LIST OF TASKS:
**a.** Summarize the passage on compression performance overhead in two sentences.
**b.** List every unit of measurement that appears in the passage on compression performance overhead.
Start of PAGE EXCERPT
Performance Overhead: While lossy compression algorithms can achieve very efficient compression, they are not immediately applicable to the task of removing the link bandwidth bottleneck, due to their performance overhead. Evaluation of single-thread ZFP and SZ implementations on the Argonne FUSION cluster server with 2.6 GHz Xeon Nahelem processor measured less than 300 MB/s for compression and decompression for both algorithms. Running enough threads to saturate the PCIe link with such algorithms would be too computationally expensive.

There exist GPU-accelerated implementations of both ZFP and SZ, which create massively many instances of the algorithms to parallelize computation [25]. These implementations use the thousands of computation units available on modern GPUs to achieve dozens of GB/s of compression and decompression, and are capable of saturating the PCIe bandwidth between the GPU and host.
End of PAGE EXCERPT
Start of GIVEN DATA
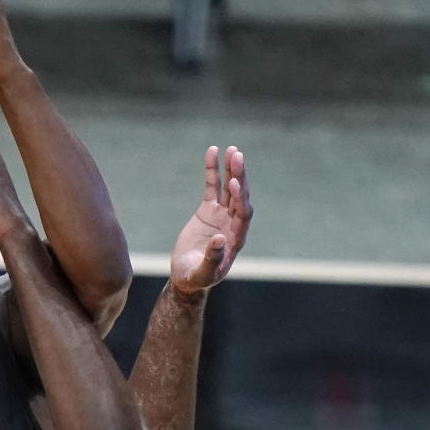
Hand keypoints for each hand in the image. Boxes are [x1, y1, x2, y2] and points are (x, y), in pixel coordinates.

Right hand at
End of GIVEN DATA
ANSWERS IN ORDER:
**a.** Single-thread ZFP and SZ implementations measured less than 300 MB/s for compression and decompression on a server with a 2.6 GHz Xeon Nahelem processor, so running enough threads to saturate the PCIe link would be too computationally expensive. GPU-accelerated implementations of both algorithms use thousands of computation units to reach dozens of GB/s and can saturate the PCIe bandwidth between the GPU and host.

**b.**
- GHz
- MB/s
- GB/s